▸ Exercise details:
Write down the listing again exactly as it appears below, without its pictures.
--- Input data Enclosed Below ---
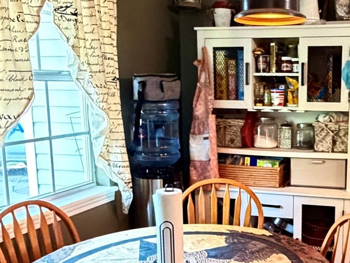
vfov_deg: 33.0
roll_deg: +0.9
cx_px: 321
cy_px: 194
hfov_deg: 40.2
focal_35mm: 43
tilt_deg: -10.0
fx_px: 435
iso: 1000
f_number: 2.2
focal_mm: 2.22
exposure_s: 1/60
--- End of Enclosed Input data ---
▸ Solution to the exercise:
vfov_deg: 33.0
roll_deg: +0.9
cx_px: 321
cy_px: 194
hfov_deg: 40.2
focal_35mm: 43
tilt_deg: -10.0
fx_px: 435
iso: 1000
f_number: 2.2
focal_mm: 2.22
exposure_s: 1/60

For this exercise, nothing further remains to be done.